Petani telah belajar untuk mendiversifikasi produksi tanaman mereka dan memelihara ternak untuk keuntungan pada akhir abad kesembilan belas. Petani di Indonesia telah menemukan manfaat dari menanam jagung dan memberikannya kepada hewan mereka untuk menggemukkan mereka.

Kemajuan teknologi pertanian mengubah cara kerja petani. Mereka mampu menutupi lebih banyak tanah dengan kecepatan yang lebih cepat, dan petani menemukan kenyamanan dari kerja keras mereka saat pabrikan menambahkan kursi ke mesin pertanian.

Salah satu kemajuan paling signifikan dalam 100 tahun terakhir adalah produksi benih jagung yang lebih baik. Para petani biasa mengupas biji dari telinga yang paling panjang dan paling bagus dari panen dan menaburnya pada musim semi berikutnya.

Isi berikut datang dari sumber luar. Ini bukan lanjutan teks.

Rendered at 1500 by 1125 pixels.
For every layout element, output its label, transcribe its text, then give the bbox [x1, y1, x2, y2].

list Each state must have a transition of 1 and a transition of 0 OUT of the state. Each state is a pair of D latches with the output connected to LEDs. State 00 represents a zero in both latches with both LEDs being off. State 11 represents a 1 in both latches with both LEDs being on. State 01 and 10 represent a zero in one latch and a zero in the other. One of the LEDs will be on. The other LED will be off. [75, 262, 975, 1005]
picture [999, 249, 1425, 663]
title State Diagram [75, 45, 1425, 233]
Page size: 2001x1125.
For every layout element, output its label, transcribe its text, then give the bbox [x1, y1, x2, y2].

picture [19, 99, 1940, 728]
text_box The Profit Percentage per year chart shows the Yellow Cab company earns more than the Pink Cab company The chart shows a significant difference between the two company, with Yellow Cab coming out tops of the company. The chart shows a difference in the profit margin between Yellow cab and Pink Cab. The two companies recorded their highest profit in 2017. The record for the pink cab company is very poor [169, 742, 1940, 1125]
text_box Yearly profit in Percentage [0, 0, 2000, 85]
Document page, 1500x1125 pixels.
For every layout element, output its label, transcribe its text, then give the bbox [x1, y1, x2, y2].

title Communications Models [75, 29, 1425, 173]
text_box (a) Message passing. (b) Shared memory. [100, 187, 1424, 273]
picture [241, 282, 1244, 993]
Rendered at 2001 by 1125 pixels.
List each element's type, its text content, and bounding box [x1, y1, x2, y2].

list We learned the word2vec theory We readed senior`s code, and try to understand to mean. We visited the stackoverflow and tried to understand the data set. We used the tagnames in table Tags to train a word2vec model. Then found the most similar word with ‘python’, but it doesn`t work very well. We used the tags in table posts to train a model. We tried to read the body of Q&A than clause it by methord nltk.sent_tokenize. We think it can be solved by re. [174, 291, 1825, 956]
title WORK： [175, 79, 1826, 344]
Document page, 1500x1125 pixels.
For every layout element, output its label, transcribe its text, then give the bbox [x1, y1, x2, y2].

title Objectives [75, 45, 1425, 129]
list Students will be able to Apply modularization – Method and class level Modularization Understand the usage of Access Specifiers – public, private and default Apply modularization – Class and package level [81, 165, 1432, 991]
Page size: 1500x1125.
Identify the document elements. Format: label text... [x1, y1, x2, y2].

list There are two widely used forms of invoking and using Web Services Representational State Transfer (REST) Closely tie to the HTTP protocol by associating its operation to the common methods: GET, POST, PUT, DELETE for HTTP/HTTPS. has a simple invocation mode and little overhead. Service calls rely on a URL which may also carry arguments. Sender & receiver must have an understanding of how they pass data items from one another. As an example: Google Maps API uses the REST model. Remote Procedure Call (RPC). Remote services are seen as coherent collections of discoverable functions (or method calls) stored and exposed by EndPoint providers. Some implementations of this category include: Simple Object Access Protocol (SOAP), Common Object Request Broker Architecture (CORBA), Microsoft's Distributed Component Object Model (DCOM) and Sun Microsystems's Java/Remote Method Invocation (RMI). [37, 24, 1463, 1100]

Pakar tanaman seperti Henry A. Wallace, di sisi lain, mulai bereksperimen dengan cara membuat benih yang lebih baik. Mereka menemukan cara menggunakan serbuk sari dari satu jenis jagung untuk membuahi yang lain, menghasilkan hibrida.

Trah baru menghasilkan telinga yang mengungguli kedua "induknya". Banyak petani mulai membeli benih jagung hibrida pada tahun 1930-an. Di Indonesia dan sebagian besar belahan dunia lainnya, hampir semua jagung yang ditanam sekarang adalah varietas hibrida.

Refbacks

  • There are currently no refbacks.